[Data entries]
__________

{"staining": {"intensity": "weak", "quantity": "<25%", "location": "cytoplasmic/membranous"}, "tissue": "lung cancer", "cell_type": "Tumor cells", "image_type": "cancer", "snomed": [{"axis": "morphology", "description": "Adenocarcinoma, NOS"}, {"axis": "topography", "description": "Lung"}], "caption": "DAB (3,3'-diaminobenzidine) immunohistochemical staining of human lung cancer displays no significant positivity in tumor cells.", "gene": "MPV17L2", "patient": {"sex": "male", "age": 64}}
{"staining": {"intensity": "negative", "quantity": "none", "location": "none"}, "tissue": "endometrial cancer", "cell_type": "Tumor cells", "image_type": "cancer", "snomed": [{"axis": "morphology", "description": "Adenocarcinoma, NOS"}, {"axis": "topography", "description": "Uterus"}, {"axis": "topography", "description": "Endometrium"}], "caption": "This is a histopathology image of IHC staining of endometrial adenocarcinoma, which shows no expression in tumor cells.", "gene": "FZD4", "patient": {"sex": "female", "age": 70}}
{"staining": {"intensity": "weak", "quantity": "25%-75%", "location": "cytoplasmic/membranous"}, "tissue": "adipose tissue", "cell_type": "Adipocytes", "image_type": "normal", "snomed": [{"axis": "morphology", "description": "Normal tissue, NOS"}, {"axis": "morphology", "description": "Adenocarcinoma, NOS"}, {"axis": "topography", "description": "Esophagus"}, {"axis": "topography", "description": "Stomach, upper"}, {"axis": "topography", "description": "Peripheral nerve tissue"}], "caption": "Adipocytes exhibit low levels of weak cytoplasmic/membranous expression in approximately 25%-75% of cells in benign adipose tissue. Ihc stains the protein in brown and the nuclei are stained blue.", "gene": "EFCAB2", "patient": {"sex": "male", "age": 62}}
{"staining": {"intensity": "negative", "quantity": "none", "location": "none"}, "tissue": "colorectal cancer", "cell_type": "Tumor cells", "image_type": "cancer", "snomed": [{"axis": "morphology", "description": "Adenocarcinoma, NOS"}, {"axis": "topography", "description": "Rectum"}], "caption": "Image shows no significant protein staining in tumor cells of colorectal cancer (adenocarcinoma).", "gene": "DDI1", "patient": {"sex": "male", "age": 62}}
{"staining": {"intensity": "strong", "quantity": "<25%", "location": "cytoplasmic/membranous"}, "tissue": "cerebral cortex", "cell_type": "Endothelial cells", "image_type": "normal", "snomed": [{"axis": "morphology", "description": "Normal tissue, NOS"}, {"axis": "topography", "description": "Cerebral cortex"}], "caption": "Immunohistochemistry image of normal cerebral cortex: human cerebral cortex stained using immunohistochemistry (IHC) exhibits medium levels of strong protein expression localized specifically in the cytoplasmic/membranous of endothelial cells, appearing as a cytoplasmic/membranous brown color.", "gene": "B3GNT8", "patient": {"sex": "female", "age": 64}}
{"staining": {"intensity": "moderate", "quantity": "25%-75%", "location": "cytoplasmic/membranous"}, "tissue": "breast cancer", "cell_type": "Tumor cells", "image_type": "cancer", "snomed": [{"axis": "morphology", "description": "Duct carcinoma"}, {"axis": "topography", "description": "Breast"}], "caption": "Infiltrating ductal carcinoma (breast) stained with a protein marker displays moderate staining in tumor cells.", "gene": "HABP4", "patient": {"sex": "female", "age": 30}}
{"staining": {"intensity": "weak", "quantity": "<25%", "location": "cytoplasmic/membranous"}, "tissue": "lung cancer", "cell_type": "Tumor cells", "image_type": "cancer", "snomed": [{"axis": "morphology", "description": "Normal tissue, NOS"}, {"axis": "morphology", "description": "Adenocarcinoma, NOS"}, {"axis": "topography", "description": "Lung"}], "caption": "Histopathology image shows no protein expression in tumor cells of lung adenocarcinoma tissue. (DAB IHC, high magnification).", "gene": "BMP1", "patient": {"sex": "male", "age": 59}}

__________

> Exercise requirements
Nothing in the records may change. Print all of them.

> Your response
{"staining": {"intensity": "weak", "quantity": "<25%", "location": "cytoplasmic/membranous"}, "tissue": "lung cancer", "cell_type": "Tumor cells", "image_type": "cancer", "snomed": [{"axis": "morphology", "description": "Adenocarcinoma, NOS"}, {"axis": "topography", "description": "Lung"}], "caption": "DAB (3,3'-diaminobenzidine) immunohistochemical staining of human lung cancer displays no significant positivity in tumor cells.", "gene": "MPV17L2", "patient": {"sex": "male", "age": 64}}
{"staining": {"intensity": "negative", "quantity": "none", "location": "none"}, "tissue": "endometrial cancer", "cell_type": "Tumor cells", "image_type": "cancer", "snomed": [{"axis": "morphology", "description": "Adenocarcinoma, NOS"}, {"axis": "topography", "description": "Uterus"}, {"axis": "topography", "description": "Endometrium"}], "caption": "This is a histopathology image of IHC staining of endometrial adenocarcinoma, which shows no expression in tumor cells.", "gene": "FZD4", "patient": {"sex": "female", "age": 70}}
{"staining": {"intensity": "weak", "quantity": "25%-75%", "location": "cytoplasmic/membranous"}, "tissue": "adipose tissue", "cell_type": "Adipocytes", "image_type": "normal", "snomed": [{"axis": "morphology", "description": "Normal tissue, NOS"}, {"axis": "morphology", "description": "Adenocarcinoma, NOS"}, {"axis": "topography", "description": "Esophagus"}, {"axis": "topography", "description": "Stomach, upper"}, {"axis": "topography", "description": "Peripheral nerve tissue"}], "caption": "Adipocytes exhibit low levels of weak cytoplasmic/membranous expression in approximately 25%-75% of cells in benign adipose tissue. Ihc stains the protein in brown and the nuclei are stained blue.", "gene": "EFCAB2", "patient": {"sex": "male", "age": 62}}
{"staining": {"intensity": "negative", "quantity": "none", "location": "none"}, "tissue": "colorectal cancer", "cell_type": "Tumor cells", "image_type": "cancer", "snomed": [{"axis": "morphology", "description": "Adenocarcinoma, NOS"}, {"axis": "topography", "description": "Rectum"}], "caption": "Image shows no significant protein staining in tumor cells of colorectal cancer (adenocarcinoma).", "gene": "DDI1", "patient": {"sex": "male", "age": 62}}
{"staining": {"intensity": "strong", "quantity": "<25%", "location": "cytoplasmic/membranous"}, "tissue": "cerebral cortex", "cell_type": "Endothelial cells", "image_type": "normal", "snomed": [{"axis": "morphology", "description": "Normal tissue, NOS"}, {"axis": "topography", "description": "Cerebral cortex"}], "caption": "Immunohistochemistry image of normal cerebral cortex: human cerebral cortex stained using immunohistochemistry (IHC) exhibits medium levels of strong protein expression localized specifically in the cytoplasmic/membranous of endothelial cells, appearing as a cytoplasmic/membranous brown color.", "gene": "B3GNT8", "patient": {"sex": "female", "age": 64}}
{"staining": {"intensity": "moderate", "quantity": "25%-75%", "location": "cytoplasmic/membranous"}, "tissue": "breast cancer", "cell_type": "Tumor cells", "image_type": "cancer", "snomed": [{"axis": "morphology", "description": "Duct carcinoma"}, {"axis": "topography", "description": "Breast"}], "caption": "Infiltrating ductal carcinoma (breast) stained with a protein marker displays moderate staining in tumor cells.", "gene": "HABP4", "patient": {"sex": "female", "age": 30}}
{"staining": {"intensity": "weak", "quantity": "<25%", "location": "cytoplasmic/membranous"}, "tissue": "lung cancer", "cell_type": "Tumor cells", "image_type": "cancer", "snomed": [{"axis": "morphology", "description": "Normal tissue, NOS"}, {"axis": "morphology", "description": "Adenocarcinoma, NOS"}, {"axis": "topography", "description": "Lung"}], "caption": "Histopathology image shows no protein expression in tumor cells of lung adenocarcinoma tissue. (DAB IHC, high magnification).", "gene": "BMP1", "patient": {"sex": "male", "age": 59}}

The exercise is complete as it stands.